Bauhinia petersiana, the Kalahari white bauhinia, is a species of shrubs in the family Fabaceae and the subfamily Cercidoideae found in Angola, Botswana, Democratic Republic of Congo, Lesotho, Mozambique, Namibia, South Africa, Tanzania, Zambia and Zimbabwe. The species is 2 m in height. The flower is up to 15 cm wide, with five narrow white petals.

==Ecology==
In East Africa, the plant grows at altitudes of 150–1850 m, while in South Africa it can be found in dry places, such as the Kalahari Desert at the altitudes around 350 m. The plant can withstand frost.

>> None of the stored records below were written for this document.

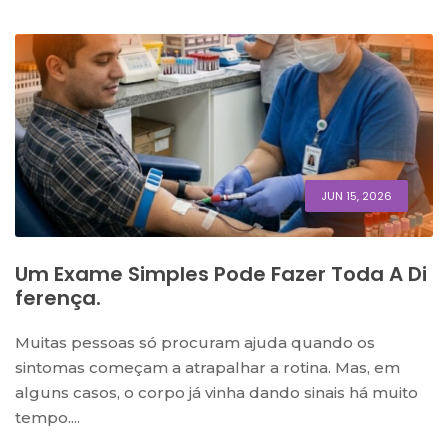
JUN 15, 2026
Um Exame Simples Pode Fazer Toda A Di
Ferença.
Muitas pessoas só procuram ajuda quando os
sintomas começam a atrapalhar a rotina. Mas, em
alguns casos, o corpo já vinha dando sinais há muito
tempo....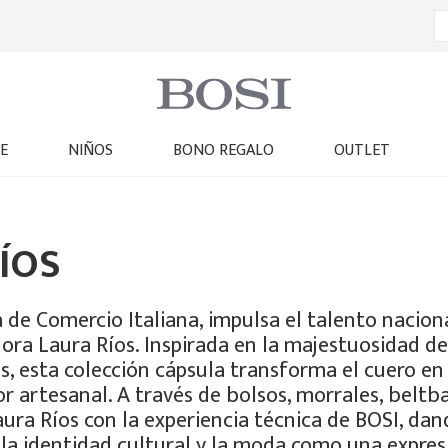
E
NIÑOS
BONO REGALO
OUTLET
RÍOS
 de Comercio Italiana, impulsa el talento nacion
ora Laura Ríos. Inspirada en la majestuosidad de
s, esta colección cápsula transforma el cuero en
or artesanal. A través de bolsos, morrales, beltba
Laura Ríos con la experiencia técnica de BOSI, dan
 la identidad cultural y la moda como una expres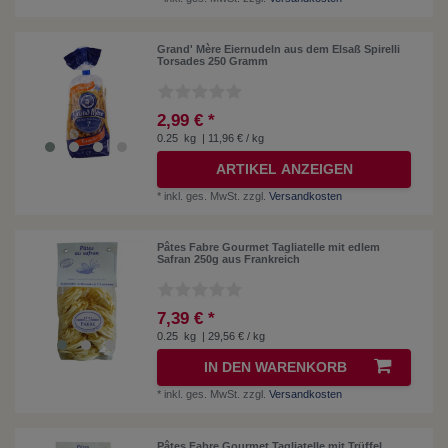
Grand' Mère Eiernudeln aus dem Elsaß Spirelli
Torsades 250 Gramm
2,99 € *
0.25
kg
| 11,96 € / kg
ARTIKEL ANZEIGEN
*
inkl. ges. MwSt.
zzgl.
Versandkosten
Pâtes Fabre Gourmet Tagliatelle mit edlem
Safran 250g aus Frankreich
7,39 € *
0.25
kg
| 29,56 € / kg
IN DEN WARENKORB
*
inkl. ges. MwSt.
zzgl.
Versandkosten
Pâtes Fabre Gourmet Tagliatelle mit Trüffel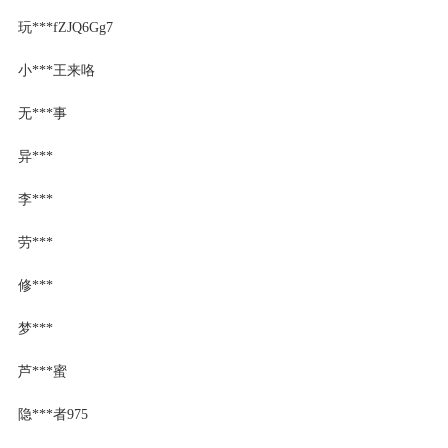
玩***fZJQ6Gg7
小***王来咯
无***事
异***
李***
劳***
修***
梦***
芦***蜜
隐***者975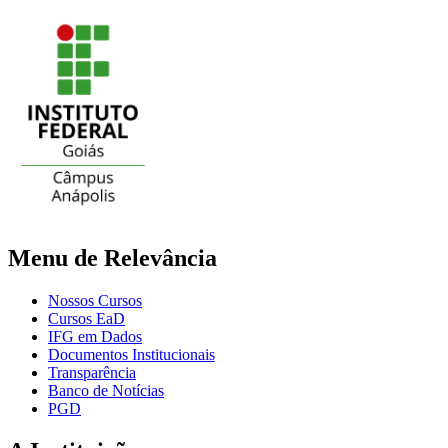
Menu de Relevância
Nossos Cursos
Cursos EaD
IFG em Dados
Documentos Institucionais
Transparência
Banco de Notícias
PGD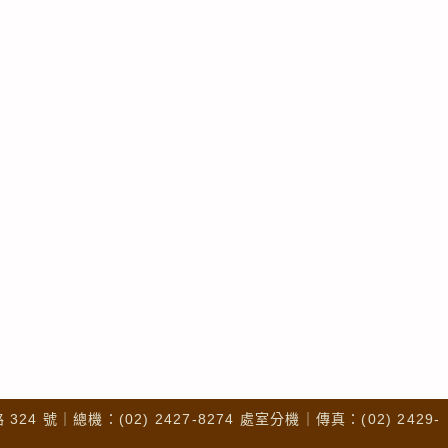
4 號｜總機：(02) 2427-8274 處室分機｜傳真：(02) 2429-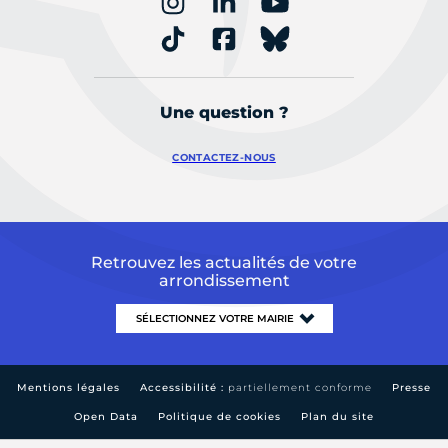
Une question ?
CONTACTEZ-NOUS
Retrouvez les actualités de votre
arrondissement
Mentions légales
Accessibilité :
partiellement conforme
Presse
Open Data
Politique de cookies
Plan du site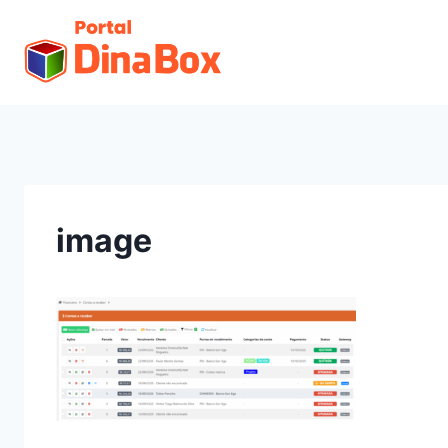
image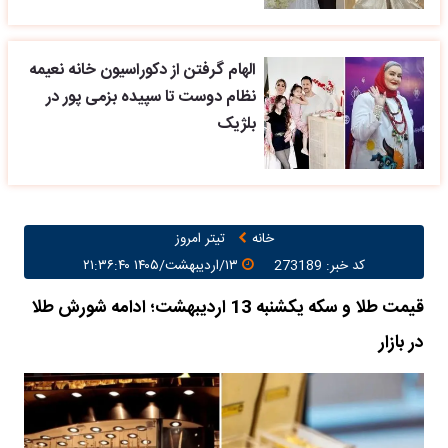
الهام گرفتن از دکوراسیون خانه نعیمه
نظام دوست تا سپیده بزمی پور در
بلژیک
خانه
تیتر امروز
کد خبر: 273189
۱۳/اردیبهشت/۱۴۰۵ ۲۱:۳۶:۴۰
قیمت طلا و سکه یکشنبه 13 اردیبهشت؛ ادامه شورش طلا
در بازار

==Various uses of the plant==
===Plant as food===
The seeds of this plant are considered a delicacy in Botswana, where they are used as nuts. Ground and roasted seeds are often used for coffee. The unripe seeds are not harmful to humans and can be eaten. Botswanans also use the plants seeds for oil.

===Craftsmanship===
In Congo, the bark is used for rope making, while the roots are used to make dye. The plant is harvested by livestock. It is grown as a decorative plant in countries like South Africa, Zimbabwe, and even in the United States.

===Medicine===
In Zimbabwe, the Shona tribe uses the plant's roots for medical reasons, such as for treating dysmenorrhoea and female infertility. In South Africa, the plant's pounded leaves, when mixed with salt, are used to cure wounds. The macerated roots of the plant are used for treating diarrhoea. Despite its widespread usage, the plant was never domesticated, and therefore was poorly documented.